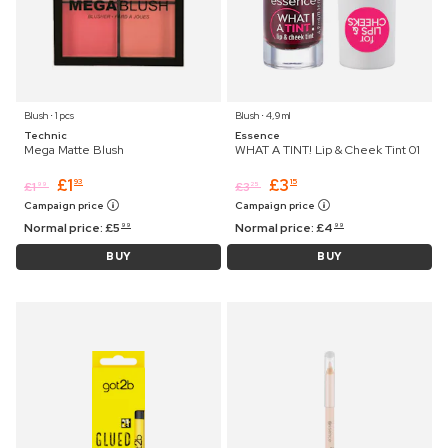
Blush ⋅ 1 pcs
Blush ⋅ 4,9 ml
Technic
Essence
Mega Matte Blush
WHAT A TINT! Lip & Cheek Tint 01
£
1
£
3
93
15
£
1
£
3
99
25
Campaign price
Campaign price
Normal price:
£
5
Normal price:
£
4
99
99
BUY
BUY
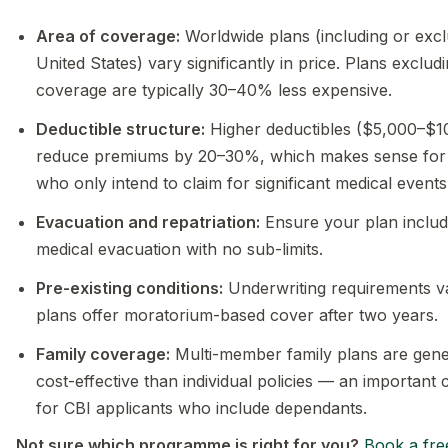
Area of coverage:
Worldwide plans (including or excl
United States) vary significantly in price. Plans exclu
coverage are typically 30–40% less expensive.
Deductible structure:
Higher deductibles ($5,000–$1
reduce premiums by 20–30%, which makes sense for i
who only intend to claim for significant medical events
Evacuation and repatriation:
Ensure your plan includ
medical evacuation with no sub-limits.
Pre-existing conditions:
Underwriting requirements v
plans offer moratorium-based cover after two years.
Family coverage:
Multi-member family plans are gene
cost-effective than individual policies — an important 
for CBI applicants who include dependants.
Not sure which programme is right for you?
Book a fre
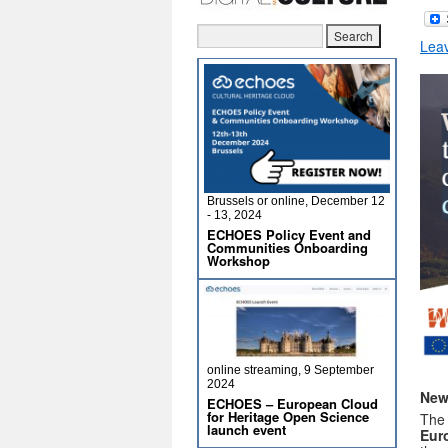
Lea
Brussels or online, December 12
- 13, 2024
ECHOES Policy Event and
Communities Onboarding
Workshop
online streaming, 9 September
2024
New
ECHOES – European Cloud
for Heritage Open Science
Th
launch event
Eur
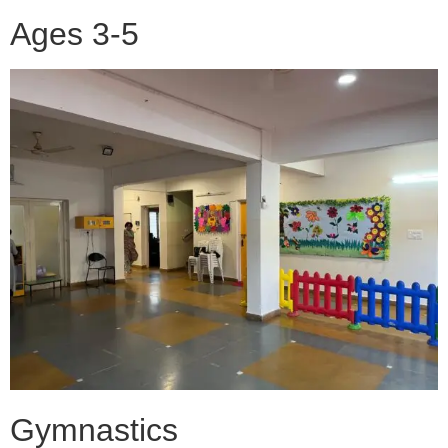
Ages 3-5
Gymnastics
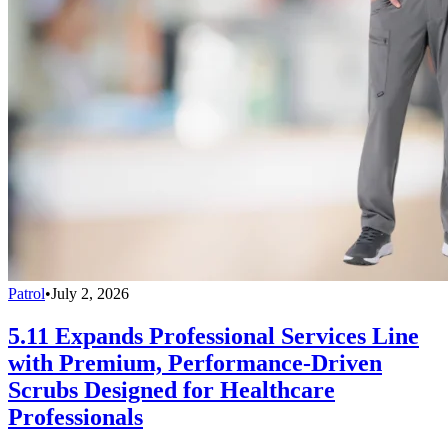
Patrol
•
July 2, 2026
5.11 Expands Professional Services Line
with Premium, Performance-Driven
Scrubs Designed for Healthcare
Professionals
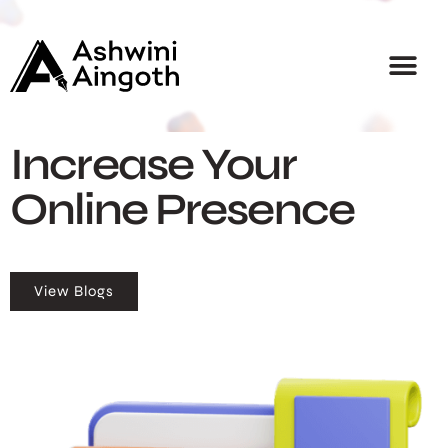
Home
About
Services
Courses
Blogs
Career
Contact
Increase Your
Online Presence
View Blogs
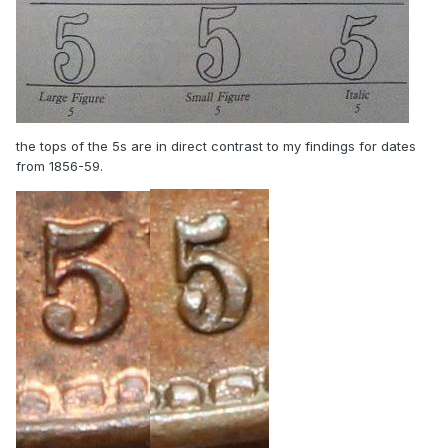
the tops of the 5s are in direct contrast to my findings for dates
from 1856-59.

________

# [Job]
Rewrite every line of text in the records above, leaving out the picture markers, with each "Normal price" changed to "Regular price" and everything else unchanged.

# [Result for this task]
Blush ⋅ 1 pcs
Blush ⋅ 4,9 ml
Technic
Essence
Mega Matte Blush
WHAT A TINT! Lip & Cheek Tint 01
£
1
£
3
93
15
£
1
£
3
99
25
Campaign price
Campaign price
Regular price:
£
5
Regular price:
£
4
99
99
BUY
BUY
Area of coverage:
Worldwide plans (including or excl
United States) vary significantly in price. Plans exclu
coverage are typically 30–40% less expensive.
Deductible structure:
Higher deductibles ($5,000–$1
reduce premiums by 20–30%, which makes sense for i
who only intend to claim for significant medical events
Evacuation and repatriation:
Ensure your plan includ
medical evacuation with no sub-limits.
Pre-existing conditions:
Underwriting requirements v
plans offer moratorium-based cover after two years.
Family coverage:
Multi-member family plans are gene
cost-effective than individual policies — an important 
for CBI applicants who include dependants.
Not sure which programme is right for you?
Book a fre
Lea
Brussels or online, December 12
- 13, 2024
ECHOES Policy Event and
Communities Onboarding
Workshop
online streaming, 9 September
2024
New
ECHOES – European Cloud
for Heritage Open Science
Th
launch event
Eur
Ages 3-5
Gymnastics
Patrol
•
July 2, 2026
5.11 Expands Professional Services Line
with Premium, Performance-Driven
Scrubs Designed for Healthcare
Professionals
Home
About
Services
Courses
Blogs
Career
Contact
Increase Your
Online Presence
View Blogs
the tops of the 5s are in direct contrast to my findings for dates
from 1856-59.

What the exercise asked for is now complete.